In molti ancora pensano alla violenza di genere solo quando compare l’occhio nero sulla faccia di una donna. Questo fenomeno riguarda invece tutte e tutti noi e ci chiama a prendere una posizione. La risposta alla domanda: “Ma io che c’entro?” è che davanti a un’ingiustizia non esiste la neutralità. Un’ingiustizia o la combatti oppure la sostieni perché tutti gli atteggiamenti che non la mettono in discussione sono atteggiamenti di complicità, attivi o passivi che essi siano. Anche il silenzio è complicità.
Ancora oggi nei nostri ambienti lavorativi capita di sentire colleghi e, purtroppo, talvolta anche colleghe – perché per essere maschilisti non occorre essere maschi – che sono ancora conviti che se una donna, anche una collega, si veste in un certo modo, ciò significhi inequivocabilmente una sua disponibilità sessuale, oppure che lo fa perché ha ottenuto o vuole ottenere qualcosa. E innumerevoli sono le volte che la professionalità di molte colleghe è stata valutata e giudicata anche tenendo conto delle chiacchiere e dei pettegolezzi sul loro conto che riguardavano esclusivamente la loro – anche solo presunta – sfera sessuale, il supposto numero di partner avuti, rendendo il loro corpo oggetto di discussione, critiche e giudizi che nulla ci incastravano con la loro capacità professionale. Ovviamente questi sono fattori che poi incidono sulla carriera di queste donne. Ci si arroga di parlare del corpo altrui perché si ritiene di avere il diritto a farlo, mentre questo diritto non c’è affatto. Anche questa è violenza di genere.
“Ma non posso dire a una collega che è vestita molto bene?” “Non posso farle un complimento?” Certo che sì, queste cose si possono fare, ma a seconda di come fanno sentire la persona alla quale sono dirette. Questo rende più chiaro – forse, mi auguro – che il rispetto dei corpi altrui e del modo in cui si definiscono non passa per protocolli di comportamento o prescrizioni linguistiche ma per un modo del tutto diverso di trattarsi tra esseri umani, di essere sensibili a ciò che altre, ed altri, sentono e provano.

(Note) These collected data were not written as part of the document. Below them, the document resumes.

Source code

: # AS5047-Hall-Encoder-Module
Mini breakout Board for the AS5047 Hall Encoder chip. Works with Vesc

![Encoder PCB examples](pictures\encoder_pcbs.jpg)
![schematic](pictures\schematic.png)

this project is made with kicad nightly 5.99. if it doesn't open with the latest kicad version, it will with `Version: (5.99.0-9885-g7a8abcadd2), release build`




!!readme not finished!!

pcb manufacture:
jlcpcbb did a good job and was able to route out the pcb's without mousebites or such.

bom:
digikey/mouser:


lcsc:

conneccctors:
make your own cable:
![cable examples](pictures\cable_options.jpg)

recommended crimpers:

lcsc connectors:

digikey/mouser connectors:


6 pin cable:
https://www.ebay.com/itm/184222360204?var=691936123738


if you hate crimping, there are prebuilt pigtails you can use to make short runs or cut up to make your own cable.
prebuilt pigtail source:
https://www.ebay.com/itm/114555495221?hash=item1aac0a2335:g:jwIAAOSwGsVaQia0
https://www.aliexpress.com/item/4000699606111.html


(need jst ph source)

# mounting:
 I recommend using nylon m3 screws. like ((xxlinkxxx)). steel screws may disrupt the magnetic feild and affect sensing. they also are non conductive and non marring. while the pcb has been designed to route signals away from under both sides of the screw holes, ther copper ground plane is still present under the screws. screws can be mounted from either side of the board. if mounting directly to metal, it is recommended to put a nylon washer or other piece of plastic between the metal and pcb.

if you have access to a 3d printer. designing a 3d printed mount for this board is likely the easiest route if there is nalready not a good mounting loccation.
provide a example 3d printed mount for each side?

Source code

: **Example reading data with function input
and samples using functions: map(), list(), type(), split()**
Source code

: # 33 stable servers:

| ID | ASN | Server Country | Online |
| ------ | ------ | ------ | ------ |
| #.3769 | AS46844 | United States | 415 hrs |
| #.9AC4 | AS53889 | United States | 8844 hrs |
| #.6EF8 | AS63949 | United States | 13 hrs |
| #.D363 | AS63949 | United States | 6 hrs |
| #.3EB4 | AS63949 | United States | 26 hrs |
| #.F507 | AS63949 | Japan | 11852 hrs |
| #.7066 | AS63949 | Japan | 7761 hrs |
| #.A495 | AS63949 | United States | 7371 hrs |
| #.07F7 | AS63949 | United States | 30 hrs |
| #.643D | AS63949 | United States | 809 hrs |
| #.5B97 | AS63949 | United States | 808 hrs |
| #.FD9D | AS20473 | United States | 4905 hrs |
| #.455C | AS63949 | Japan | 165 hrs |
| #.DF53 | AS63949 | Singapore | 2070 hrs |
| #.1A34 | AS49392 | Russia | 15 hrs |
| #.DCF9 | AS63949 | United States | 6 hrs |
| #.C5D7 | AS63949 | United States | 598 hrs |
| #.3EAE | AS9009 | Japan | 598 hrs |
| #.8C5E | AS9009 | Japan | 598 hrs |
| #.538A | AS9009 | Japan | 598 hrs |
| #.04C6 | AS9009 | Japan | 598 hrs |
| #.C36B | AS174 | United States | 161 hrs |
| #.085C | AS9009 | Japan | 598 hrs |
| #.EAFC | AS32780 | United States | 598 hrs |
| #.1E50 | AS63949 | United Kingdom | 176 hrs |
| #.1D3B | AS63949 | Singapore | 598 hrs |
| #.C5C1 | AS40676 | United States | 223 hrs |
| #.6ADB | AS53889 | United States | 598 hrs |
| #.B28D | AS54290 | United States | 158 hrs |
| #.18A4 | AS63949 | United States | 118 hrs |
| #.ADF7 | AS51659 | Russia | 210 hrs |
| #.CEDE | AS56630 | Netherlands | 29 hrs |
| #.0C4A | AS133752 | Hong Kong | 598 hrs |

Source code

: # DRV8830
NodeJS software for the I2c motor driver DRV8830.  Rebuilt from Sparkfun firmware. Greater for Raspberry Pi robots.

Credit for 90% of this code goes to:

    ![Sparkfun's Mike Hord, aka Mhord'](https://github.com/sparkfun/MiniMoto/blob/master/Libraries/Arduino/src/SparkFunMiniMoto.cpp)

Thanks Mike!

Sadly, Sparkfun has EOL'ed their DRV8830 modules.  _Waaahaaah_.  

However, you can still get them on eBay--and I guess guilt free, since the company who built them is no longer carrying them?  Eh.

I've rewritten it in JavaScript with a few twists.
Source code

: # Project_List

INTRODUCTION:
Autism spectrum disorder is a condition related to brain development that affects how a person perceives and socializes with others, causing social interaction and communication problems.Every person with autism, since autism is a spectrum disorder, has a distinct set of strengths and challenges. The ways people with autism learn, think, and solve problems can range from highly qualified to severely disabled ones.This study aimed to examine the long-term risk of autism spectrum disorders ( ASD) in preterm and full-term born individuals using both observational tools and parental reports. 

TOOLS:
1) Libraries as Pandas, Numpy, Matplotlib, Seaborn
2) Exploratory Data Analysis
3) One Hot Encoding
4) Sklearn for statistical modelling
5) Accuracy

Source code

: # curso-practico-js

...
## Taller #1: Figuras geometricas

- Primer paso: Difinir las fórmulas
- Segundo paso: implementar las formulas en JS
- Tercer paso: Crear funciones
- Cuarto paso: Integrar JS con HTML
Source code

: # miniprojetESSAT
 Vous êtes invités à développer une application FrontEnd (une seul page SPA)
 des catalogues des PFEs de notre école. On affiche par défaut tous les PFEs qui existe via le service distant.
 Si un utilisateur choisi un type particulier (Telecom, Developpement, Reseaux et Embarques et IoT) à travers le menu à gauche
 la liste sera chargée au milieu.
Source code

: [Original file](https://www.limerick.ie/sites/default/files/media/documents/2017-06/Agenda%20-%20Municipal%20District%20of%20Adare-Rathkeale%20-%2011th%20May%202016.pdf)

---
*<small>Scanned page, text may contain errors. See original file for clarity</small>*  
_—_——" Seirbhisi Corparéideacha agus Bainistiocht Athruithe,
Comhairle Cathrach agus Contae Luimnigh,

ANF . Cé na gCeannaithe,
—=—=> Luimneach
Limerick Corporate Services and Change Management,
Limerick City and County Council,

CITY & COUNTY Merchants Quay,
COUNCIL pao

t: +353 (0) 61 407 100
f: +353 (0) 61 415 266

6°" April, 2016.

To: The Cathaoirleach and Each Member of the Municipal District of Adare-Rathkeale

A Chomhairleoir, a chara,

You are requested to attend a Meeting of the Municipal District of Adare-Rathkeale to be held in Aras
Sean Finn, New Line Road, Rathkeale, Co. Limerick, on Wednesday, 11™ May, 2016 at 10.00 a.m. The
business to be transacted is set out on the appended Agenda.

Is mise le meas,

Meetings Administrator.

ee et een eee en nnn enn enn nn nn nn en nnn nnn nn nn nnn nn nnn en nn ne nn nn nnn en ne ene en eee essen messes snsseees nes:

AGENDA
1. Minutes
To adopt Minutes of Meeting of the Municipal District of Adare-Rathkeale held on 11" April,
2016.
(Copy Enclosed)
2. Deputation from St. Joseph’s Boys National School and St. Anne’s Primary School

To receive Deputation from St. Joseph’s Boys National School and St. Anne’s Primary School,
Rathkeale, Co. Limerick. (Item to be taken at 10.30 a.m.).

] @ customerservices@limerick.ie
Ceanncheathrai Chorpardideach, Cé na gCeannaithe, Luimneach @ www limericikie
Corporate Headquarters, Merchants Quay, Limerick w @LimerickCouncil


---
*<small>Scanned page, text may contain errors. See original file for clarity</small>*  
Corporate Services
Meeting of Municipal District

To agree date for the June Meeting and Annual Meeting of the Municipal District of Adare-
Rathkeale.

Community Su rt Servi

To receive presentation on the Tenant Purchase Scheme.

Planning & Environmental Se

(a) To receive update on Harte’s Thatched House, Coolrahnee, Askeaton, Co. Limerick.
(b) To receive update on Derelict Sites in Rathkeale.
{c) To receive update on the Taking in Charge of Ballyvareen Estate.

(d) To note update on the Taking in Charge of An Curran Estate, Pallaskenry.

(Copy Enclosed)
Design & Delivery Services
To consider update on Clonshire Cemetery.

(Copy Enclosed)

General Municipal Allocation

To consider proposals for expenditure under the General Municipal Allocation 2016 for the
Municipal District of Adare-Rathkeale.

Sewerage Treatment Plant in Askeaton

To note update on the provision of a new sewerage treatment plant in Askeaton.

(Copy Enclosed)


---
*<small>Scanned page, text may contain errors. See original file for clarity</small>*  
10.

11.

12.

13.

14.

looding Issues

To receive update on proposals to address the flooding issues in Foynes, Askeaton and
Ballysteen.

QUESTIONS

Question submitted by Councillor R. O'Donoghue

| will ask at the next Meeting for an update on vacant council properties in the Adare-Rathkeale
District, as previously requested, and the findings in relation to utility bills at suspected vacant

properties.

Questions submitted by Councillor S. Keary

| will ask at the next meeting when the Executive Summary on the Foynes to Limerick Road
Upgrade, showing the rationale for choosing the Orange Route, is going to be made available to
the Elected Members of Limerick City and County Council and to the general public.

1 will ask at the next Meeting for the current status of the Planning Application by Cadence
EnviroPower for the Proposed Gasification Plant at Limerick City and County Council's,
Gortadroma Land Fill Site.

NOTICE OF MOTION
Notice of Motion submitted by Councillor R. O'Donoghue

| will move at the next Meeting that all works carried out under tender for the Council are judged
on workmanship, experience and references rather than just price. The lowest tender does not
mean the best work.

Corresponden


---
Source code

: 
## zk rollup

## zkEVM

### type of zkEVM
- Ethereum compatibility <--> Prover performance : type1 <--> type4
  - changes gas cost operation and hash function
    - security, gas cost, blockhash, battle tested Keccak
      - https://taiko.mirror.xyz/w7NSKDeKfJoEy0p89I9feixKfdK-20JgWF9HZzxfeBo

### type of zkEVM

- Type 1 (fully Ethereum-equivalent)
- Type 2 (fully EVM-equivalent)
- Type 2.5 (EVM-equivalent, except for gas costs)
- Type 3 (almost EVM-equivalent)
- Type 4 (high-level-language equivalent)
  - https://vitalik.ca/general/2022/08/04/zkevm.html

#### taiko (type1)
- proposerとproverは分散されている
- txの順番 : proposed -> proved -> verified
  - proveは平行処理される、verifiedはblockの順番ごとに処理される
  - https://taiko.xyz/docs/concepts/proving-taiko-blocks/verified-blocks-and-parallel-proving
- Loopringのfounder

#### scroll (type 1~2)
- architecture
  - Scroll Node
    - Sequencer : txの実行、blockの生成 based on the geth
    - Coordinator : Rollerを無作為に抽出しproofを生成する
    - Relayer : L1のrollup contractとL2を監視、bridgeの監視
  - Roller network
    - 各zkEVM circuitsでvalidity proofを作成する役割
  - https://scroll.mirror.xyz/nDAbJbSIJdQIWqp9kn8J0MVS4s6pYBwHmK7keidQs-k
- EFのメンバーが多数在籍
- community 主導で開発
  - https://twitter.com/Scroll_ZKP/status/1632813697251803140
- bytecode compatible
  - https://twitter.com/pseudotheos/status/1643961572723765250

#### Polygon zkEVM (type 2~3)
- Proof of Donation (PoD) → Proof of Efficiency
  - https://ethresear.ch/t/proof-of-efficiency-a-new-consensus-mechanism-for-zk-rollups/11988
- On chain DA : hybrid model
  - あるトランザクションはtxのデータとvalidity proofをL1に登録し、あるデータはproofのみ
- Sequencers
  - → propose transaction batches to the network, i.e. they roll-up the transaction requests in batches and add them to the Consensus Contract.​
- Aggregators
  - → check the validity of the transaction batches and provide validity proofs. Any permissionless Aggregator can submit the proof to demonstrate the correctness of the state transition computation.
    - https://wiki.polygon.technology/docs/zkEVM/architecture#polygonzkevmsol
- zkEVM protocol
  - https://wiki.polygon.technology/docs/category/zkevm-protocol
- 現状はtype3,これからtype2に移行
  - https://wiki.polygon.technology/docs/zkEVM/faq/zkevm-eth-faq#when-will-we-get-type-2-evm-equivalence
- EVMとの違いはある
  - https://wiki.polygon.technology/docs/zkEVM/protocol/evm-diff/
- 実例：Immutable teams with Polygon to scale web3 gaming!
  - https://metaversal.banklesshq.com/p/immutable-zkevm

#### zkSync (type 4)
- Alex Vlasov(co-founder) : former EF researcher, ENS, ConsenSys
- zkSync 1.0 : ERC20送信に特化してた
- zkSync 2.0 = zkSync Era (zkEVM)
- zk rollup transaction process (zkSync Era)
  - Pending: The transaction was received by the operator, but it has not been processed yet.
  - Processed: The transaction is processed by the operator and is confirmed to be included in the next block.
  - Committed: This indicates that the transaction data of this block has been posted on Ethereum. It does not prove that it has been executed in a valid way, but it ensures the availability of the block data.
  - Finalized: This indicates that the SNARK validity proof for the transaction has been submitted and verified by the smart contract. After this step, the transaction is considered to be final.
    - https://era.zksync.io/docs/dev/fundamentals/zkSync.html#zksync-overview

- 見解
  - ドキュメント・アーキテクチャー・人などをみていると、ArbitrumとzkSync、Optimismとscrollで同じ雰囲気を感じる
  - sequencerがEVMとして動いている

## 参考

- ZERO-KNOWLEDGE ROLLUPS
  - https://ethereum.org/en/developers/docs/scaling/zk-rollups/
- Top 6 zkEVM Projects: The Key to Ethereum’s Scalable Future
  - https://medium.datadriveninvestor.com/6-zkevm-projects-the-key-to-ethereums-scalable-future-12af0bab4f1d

C’è un modo per assicurarvi che una battuta, un invito o un complimento siano appropriati: imparate a notare l’impatto delle vostre parole e delle vostre azioni. Osservate cosa fa sentire a disagio un’altra persona. Fate attenzione ai segnali che indicano che si è oltrepassato un limite – limite che quasi sempre è un diritto altrui. Chiedete consenso e assumetevi la piena responsabilità dei vostri comportamenti relazionali, affettivi, sessuali. Fare tutto questo non è affatto sinonimo di debolezza: al limite è una dimostrazione di intelligenza.
L’obiettivo non è quello di far sentire gli uomini a disagio, ma di consentire a chiunque di sentirsi a proprio agio. Le molestie sessuali, i giudizi sui corpi, le “battute”, avvelenano l’ambiente per tutte e tutti. Chiunque ha il diritto di lavorare al meglio delle proprie possibilità, di vivere senza il timore di ricevere battute e – nel peggiore dei casi – proposte sessuali indesiderate.
Uno dei modi per superare queste discriminazioni e questi stereotipi è identificarli: occorre creare consapevolezza e sensibilità che possano permetterci di renderci conto di quelle piccole grandi ingiustizie che viviamo – e che talvolta inconsapevolmente perpetriamo – anche nel nostro quotidiano. Se non faremo questo sforzo difficilmente saremo in grado di formulare le giuste valutazioni sulla pericolosità delle situazioni vissute da quelle vittime di violenza che – grazie alla professione che svolgiamo – si rivolgeranno a noi per chiederci aiuto. Fare la differenza, in questi casi, può significare salvare vite umane.